23:56:39 <kmc> mixed in with the detached houses
23:57:00 <kmc> i was talking about rural-burbia places where everyone has a huge custom house on a nice landscaped plot set way back from the road
23:57:24 <kmc> they look nice but are even more shackled to cars than south bay type stuff
23:57:52 <kmc> though some of these people also make part time money from actual agricultural activites
23:58:22 <kmc> it seems to be a thing in new hampshire and vermont that, you live in vaguely suburban area and commute to work, but you also have a few cows and chickens, partly as pets, but you can sell the milk and eggs as well
23:58:26 <kmc> or something
23:58:39 <kmc> i met someone who had 3 geese, 2 chickens, and 2 dogs as pets
23:58:45 <Phantom_Hoover> man did you know i used to think new england was a state
23:58:45 <kmc> one of those dogs was probably the largest dog i have ever seen
23:58:52 <kmc> it was bigger than many bears
23:58:55 <kmc> Phantom_Hoover: :)
23:59:07 <kmc> there is... little reason for non-USians to distinguish the different states of New England
23:59:13 <kmc> they're all small and close together
23:59:31 <kmc> Phantom_Hoover: did you also think New Scotland and New Wales were states?

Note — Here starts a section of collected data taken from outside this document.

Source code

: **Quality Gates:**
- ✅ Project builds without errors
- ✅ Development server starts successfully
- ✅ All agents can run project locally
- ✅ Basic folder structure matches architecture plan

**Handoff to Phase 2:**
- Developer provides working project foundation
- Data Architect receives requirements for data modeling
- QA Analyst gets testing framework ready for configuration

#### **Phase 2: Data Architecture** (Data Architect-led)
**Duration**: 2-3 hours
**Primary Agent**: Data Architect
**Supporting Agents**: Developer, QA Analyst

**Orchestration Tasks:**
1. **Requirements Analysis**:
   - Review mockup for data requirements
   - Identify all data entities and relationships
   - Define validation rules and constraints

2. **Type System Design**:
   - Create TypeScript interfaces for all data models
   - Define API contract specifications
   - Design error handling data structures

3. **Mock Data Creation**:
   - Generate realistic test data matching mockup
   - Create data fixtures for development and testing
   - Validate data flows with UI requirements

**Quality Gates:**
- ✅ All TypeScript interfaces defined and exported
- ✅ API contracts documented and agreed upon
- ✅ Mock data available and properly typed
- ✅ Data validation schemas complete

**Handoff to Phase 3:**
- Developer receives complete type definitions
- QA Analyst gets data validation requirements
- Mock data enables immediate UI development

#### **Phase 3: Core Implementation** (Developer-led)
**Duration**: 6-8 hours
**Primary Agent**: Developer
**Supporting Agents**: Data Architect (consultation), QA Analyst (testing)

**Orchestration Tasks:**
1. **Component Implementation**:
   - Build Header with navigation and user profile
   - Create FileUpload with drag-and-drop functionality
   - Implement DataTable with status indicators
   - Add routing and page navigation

23:59:32 <Phantom_Hoover> and i got really confused when i was looking at a map and i was like "where's new england, isn't it near new hampshire"
23:59:49 <Phantom_Hoover> "it would make sense, old hampshire is in old england"
23:59:57 <kmc> New Scotland is a state in France
23:59:59 <Phantom_Hoover> kmc, well there is Nova Scotia.